I had to look up what Arrow actually does, and I might have to run some performance comparisons vs sqlite.

It's very neat for some types of data to have columns contiguous in memory.

skeeter2020 17 hours ago [ - ]

>> some performance comparisons vs sqlite.

That's not really the purpose; it's really a language-independent format so that you don't need to change it for say, a dataframe or R. It's columnar because for analytics (where you do lots of aggregations and filtering) this is way more performant; the data is intentionally stored so the target columns are continuous. You probably already know, but the analytics equivalent of SQLite is DuckDB. Arrow can also eliminate the need to serialize/de-serialize data when sharing (ex: a high performance data pipeline) because different consumers / tools / operations can use the same memory representation as-is.

mandeepj 16 hours ago [ - ]

> Arrow can also eliminate the need to serialize/de-serialize data when sharing (ex: a high performance data pipeline) because different consumers / tools / operations can use the same memory representation as-is.

Not sure if I misunderstood, what are the chances those different consumers / tools / operations are running in your memory space?

daddykotex 16 hours ago [ - ]

Not an expert, so I could be wrong, but my understanding is that you could just copy those bytes directly from the wire to your memory and treat those as the Arrow payload you're expecting it to be.

You still have to transfer the data, but you remove the need for a transformation before writing to the wire, and a transformation when reading from the wire.

cestith 14 hours ago [ - ]

If you are in control of two processes on a single machine instance, you could share the memory between a writer and a read-only consumer.

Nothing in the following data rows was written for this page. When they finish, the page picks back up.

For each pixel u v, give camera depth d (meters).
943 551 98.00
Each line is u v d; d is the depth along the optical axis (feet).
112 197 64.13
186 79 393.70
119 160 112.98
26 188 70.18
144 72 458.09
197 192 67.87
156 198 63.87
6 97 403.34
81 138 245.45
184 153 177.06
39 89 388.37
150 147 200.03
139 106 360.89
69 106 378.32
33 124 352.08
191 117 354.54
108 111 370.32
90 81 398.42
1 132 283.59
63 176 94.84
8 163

The key phrase though would seem to be “memory representation”m and not “same memory”. You can spit the in-memory representation out to an Arrow file or an Arrow stream, take it in, and it’s in the same memory layout in the other program. That’s kind of the point of Arrow. It’s a standard memory layout available across applications and even across languages, which can be really convenient.

shadow28 12 hours ago [ - ]

Arrow supports zero-copy data sharing - checkout the Arrow IPC format and Arrow Flight.

actionfromafar 16 hours ago [ - ]

Thanks! This is all probably me using the familiar sqlite hammer where I really shouldn't.

nu11ptr 18 hours ago [ - ]

If I recall, Arrow is more or less a standardized representation in memory of columnar data. It tends to not be used directly I believe, but as the foundation for higher level libraries (like Polars, etc.). That said, I'm not an expert here so might not have full info.

tormeh 17 hours ago [ - ]

You can absolutely use it directly, but it is painful. The USP of Arrow ist that you can pass bits of memory between Polars, Datafusion, DuckDB, etc. without copying. It's Parquet but for memory.

skeeter2020 17 hours ago [ - ]

This is true, and as a result IME the problem space is much smaller than Parquet, but it can be really powerful. The reality is most of us don't work in environments where Arrow is needed.

tosh 17 hours ago [ - ]

Take a look at parquet.

You can also store arrow on disk but it is mainly used as in-memory representation.

data_ders 18 hours ago [ - ]

yeah not necessarily compute (though it has a kernel)!

it's actually many things IPC protocol wire protocol, database connectivity spec etc etc.

in reality it's about an in-memory tabular (columnar) representation that enables zero copy operations b/w languages and engines.

and, imho, it all really comes down to standard data types for columns!